YOLOV4 configs file

TensorRT Version7.2.1.6
Quadro RTX 5000 dual GPU
Driver Version: 455.23.05
CUDA Version: 11.1
Ubuntu 18.04
python 3.6

docker_registry: nvcr.io
docker_tag: v3.21.08-py3

I am training a custom yoloV4 model using transfer learning toolkit
I am facing few problems while building model

If you use your own dataset, you will need to run the code below to generate the best anchor shape

!tlt yolo_v4 kmeans -l $DATA_DOWNLOAD_DIR/training/label_2
-i $DATA_DOWNLOAD_DIR/training/image_2
-n 9
-x 1248
-y 384

The anchor shape generated by this script is sorted. Write the first 3 into small_anchor_shape in the config

file. Write middle 3 into mid_anchor_shape. Write last 3 into big_anchor_shape.

-x,-y are for shape of the image
here actually my data is of two different image shapes so how should i get the anchors

2.VehicleTypeNet | NVIDIA NGC

here in this documentation


RGB Images of dimensions: 224 X 224 X 3 (W x H x C) Channel Ordering of the Input: NCHW, where N = Batch Size, C = number of channels (3), H = Height of images (224), W = Width of the images (224) Input scale: None Mean subtraction: [103.939, 116.779, 123.68]

so should i reshape my data according to this shape 224 X 224 X 3?

3.yolov4 gives many options for pretrained model is resnet18 is vehical-net?

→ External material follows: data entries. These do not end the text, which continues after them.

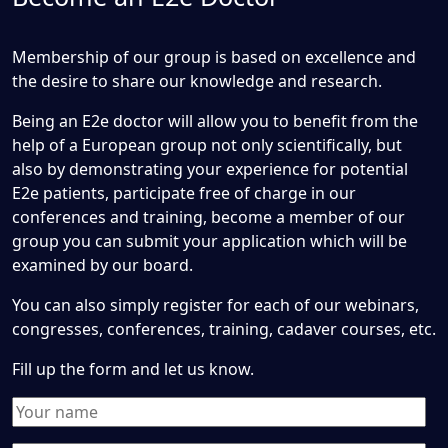
Membership of our group is based on excellence and
the desire to share our knowledge and research.
Being an E2e doctor will allow you to benefit from the
help of a European group not only scientifically, but
also by demonstrating your experience for potential
E2e patients, participate free of charge in our
conferences and training, become a member of our
group you can submit your application which will be
examined by our board.
You can also simply register for each of our webinars,
congresses, conferences, training, cadaver courses, etc.
Fill up the form and let us know.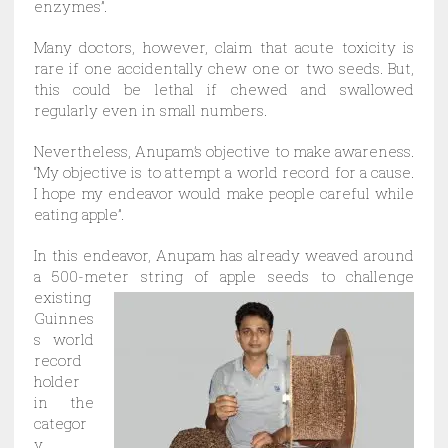
enzymes”.
Many doctors, however, claim that acute toxicity is
rare if one accidentally chew one or two seeds. But,
this could be lethal if chewed and swallowed
regularly even in small numbers.
Nevertheless, Anupam’s objective to make awareness.
“My objective is to attempt a world record for a cause.
I hope my endeavor would make people careful while
eating apple”.
In this endeavor, Anupam has already weaved around
a 500-meter string of apple seeds to
challenge
existing
Guinnes
s world
record
holder
in the
categor
y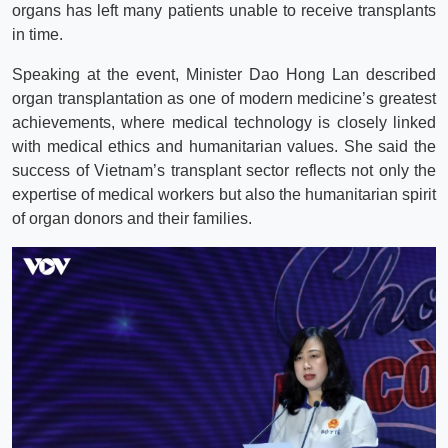
organs has left many patients unable to receive transplants
in time.
Speaking at the event, Minister Dao Hong Lan described
organ transplantation as one of modern medicine’s greatest
achievements, where medical technology is closely linked
with medical ethics and humanitarian values. She said the
success of Vietnam’s transplant sector reflects not only the
expertise of medical workers but also the humanitarian spirit
of organ donors and their families.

For your case, please check which model size you want to train. See output_width and output_height you set in the training spec. Then, resize the bboxes in all the labels files. Then run kmeans to get the anchors.

The vehicleTypeNet is a classification model. It is not related to yolov4 model. May I know why you ask VehicleTypenet?

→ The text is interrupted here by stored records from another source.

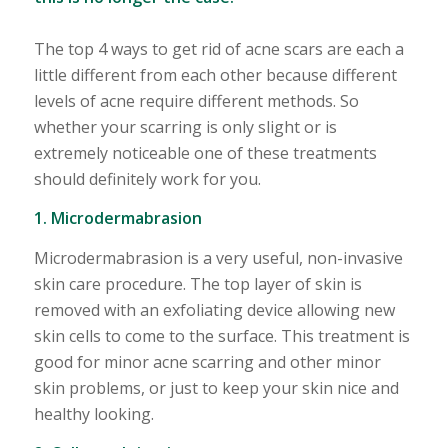
The top 4 ways to get rid of acne scars are each a
little different from each other because different
levels of acne require different methods. So
whether your scarring is only slight or is
extremely noticeable one of these treatments
should definitely work for you.
1. Microdermabrasion
Microdermabrasion is a very useful, non-invasive
skin care procedure. The top layer of skin is
removed with an exfoliating device allowing new
skin cells to come to the surface. This treatment is
good for minor acne scarring and other minor
skin problems, or just to keep your skin nice and
healthy looking.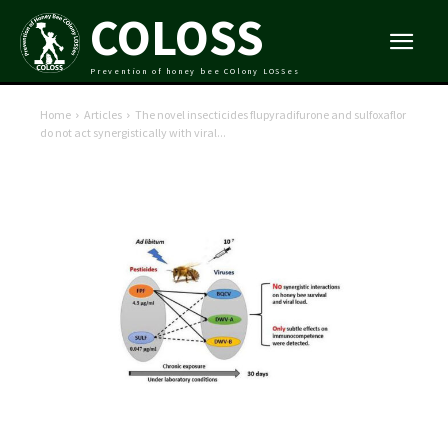
COLOSS
Prevention of honey bee COlony LOSSes
Home
Articles
The novel insecticides flupyradifurone and sulfoxaflor
do not act synergistically with viral...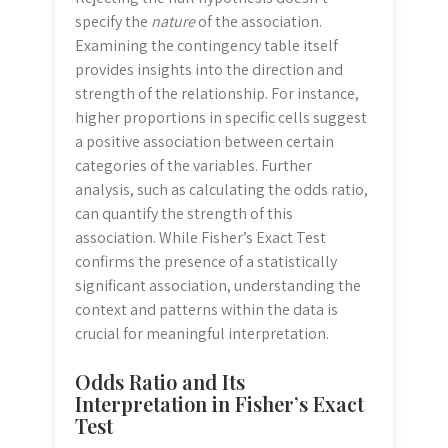
specify the
nature
of the association.
Examining the contingency table itself
provides insights into the direction and
strength of the relationship. For instance,
higher proportions in specific cells suggest
a positive association between certain
categories of the variables. Further
analysis, such as calculating the odds ratio,
can quantify the strength of this
association. While Fisher’s Exact Test
confirms the presence of a statistically
significant association, understanding the
context and patterns within the data is
crucial for meaningful interpretation.
Odds Ratio and Its
Interpretation in Fisher’s Exact
Test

I cannot understand. May I know what are the “options” . The pretrained models in ngc are not related to vehicles. They are trained via OpenImage dataset.

1 Like

So i am gonna build a yoloV4 detection model for vehicles with 12 classes ,i have around 11k data, using transfer learning toolkit .

the Jupiter notebook YoloV4 consists the following option to download the pre trained model to build

!ngc registry model list nvidia/tlt_pretrained_object_detection:*

  1. vgg19
  2. vgg16
  3. squeezenet
  4. resnet50
  5. resnet34
  6. resnet18
  7. resnet101
  8. resnet10
  9. mobilenetv2
  10. mobilenetv1
  11. googlenet
  12. efficientnet_b1_swish
  13. efficientnet_b1_relu
  14. efficientnet_b0_swish
  15. efficientnet_b0_relu
  16. Darknet53
  17. Darknet19
  18. cspdarknet53
  19. cspdarknet19

which pretrained model is best for my use case?

These are pretrained models for different backbones. Please consider the combination of mAP and fps. It depends on your requirement. You can have a try for resnet18.

1 Like


and what is the preferred amount of data required ?

There is no rule for the amount of data. More dataset will result in more training time. I think you can start with your 11k data.

1 Like

This topic was automatically closed 14 days after the last reply. New replies are no longer allowed.